Q: (same person) You're inviting us to comment on the first application, without Hunters Point, and I am trying to explore the legal consequences of that.
A: (Mason) I would suggest a continued dialogue with the legal experts on that, and there are many of them here. The CPUC staff has taken the unusual step of releasing a DIS and seeking comment before releasing a final Initial Study. It's hard for me to tell you what all the implications would be to the way they're proceeding. All I can tell you is what PG&E's position is, based on what we have seen in the DIS and on what we believe we can demonstrate in terms of a factual analysis.
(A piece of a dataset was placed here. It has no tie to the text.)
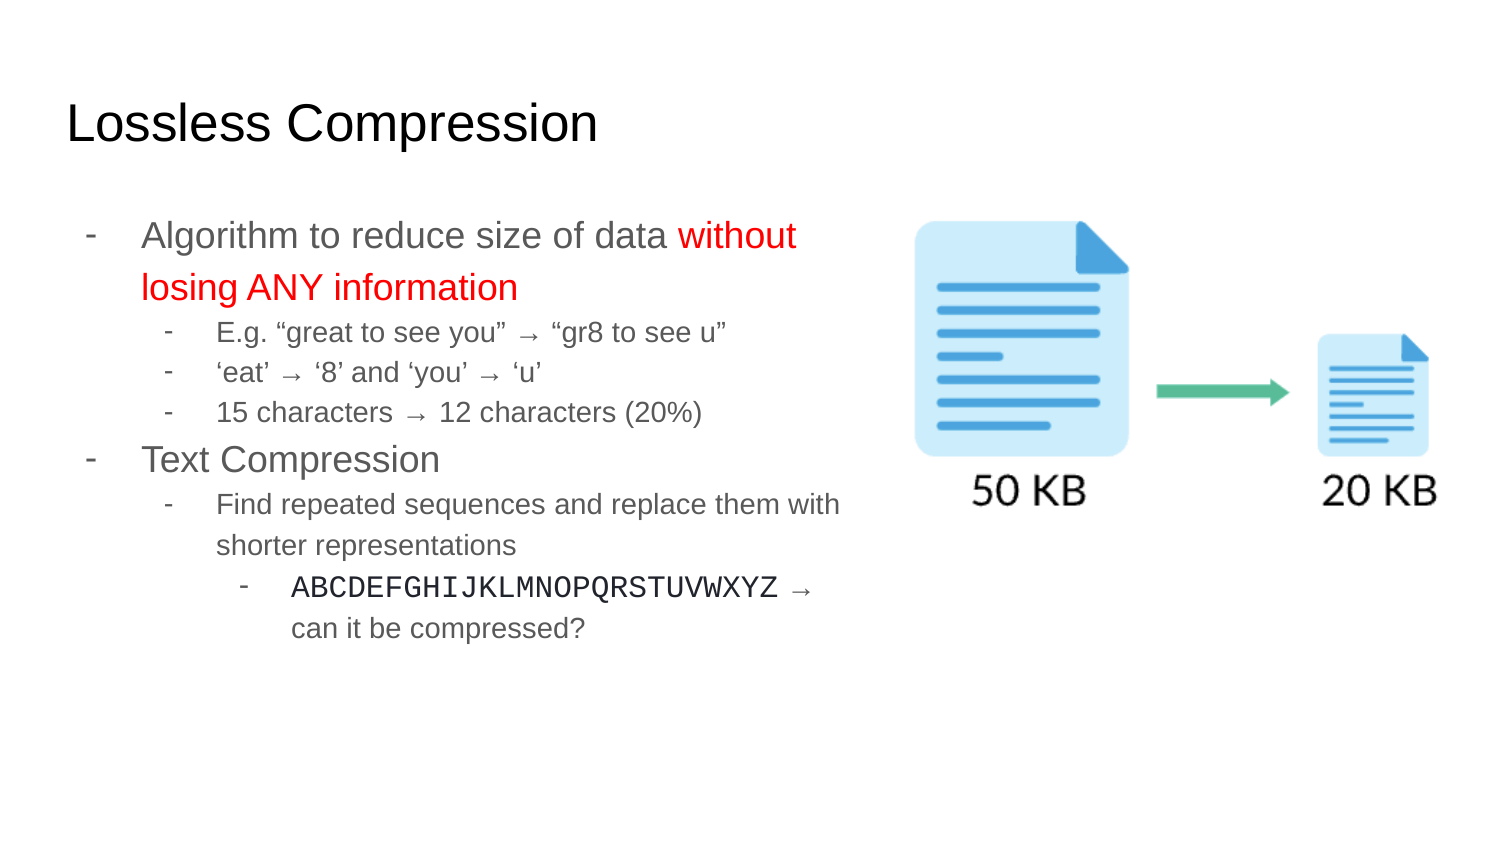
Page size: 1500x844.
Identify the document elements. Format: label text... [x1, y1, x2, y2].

list Algorithm to reduce size of data without losing ANY information E.g. “great to see you” → “gr8 to see u” ‘eat’ → ‘8’ and ‘you’ → ‘u’ 15 characters → 12 characters (20%) Text Compression Find repeated sequences and replace them with shorter representations ABCDEFGHIJKLMNOPQRSTUVWXYZ → can it be compressed? [51, 189, 862, 750]
title Lossless Compression [51, 72, 1449, 167]
picture [886, 191, 1476, 539]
We will have to see what others are arguing or are concerned about before we can give a full answer to does it need to be in this document, or another document? A continuing dialogue is the only way to deal with that.
Q: (same person) There are certain assumptions that will be expressed for this Phase 1 application that, even though we don't have a thorough understanding of the Phase 2 application, clearly there are going to be some direct or indirect consequences that will be addressed by the staff or the Commission. We need to have some understanding of the division between the two applications [to focus resources and ensure the cumulative impacts of both applications are addressed].
A: (Mason) Reaching a permanent understanding is in our interest as well. I do believe that the cumulative impact analysis that has to be done for the first application will have some relevance for the second application. We think there will be no impact, but there will be some need to agree on what should be properly included in a cumulative impact analysis--whether you call it a programmatic review or a project-by-project review.

Sam Lovick then answered one written question from the audience, and reiterated that PG&E would submit answers to other questions in writing.

Q: (anonymous) How does the London Economics analysis take into account must-run contracts?
A: (Lovick) There are two sorts of must-run contracts: one for reliability purposes, another for plants, such as Qualifying Facilities and nuclear plants, that for technical or legal reasons must remain running. Generally, the plants that are must-run for economic reasons would tend to bid them at zero into the PX. The reliability units also fall into two categories: those with permanent, long-term contracts, generally outside the PX; and those where the must-run process is decided later on in the auction process, which are run in the PX or, if they are not selected by the PX, by the ISO.

Hamilton then closed the workshop at 1:45 p.m., urging parties to submit formal comments in the proceeding to the CPUC by 5 p.m. on July 3rd.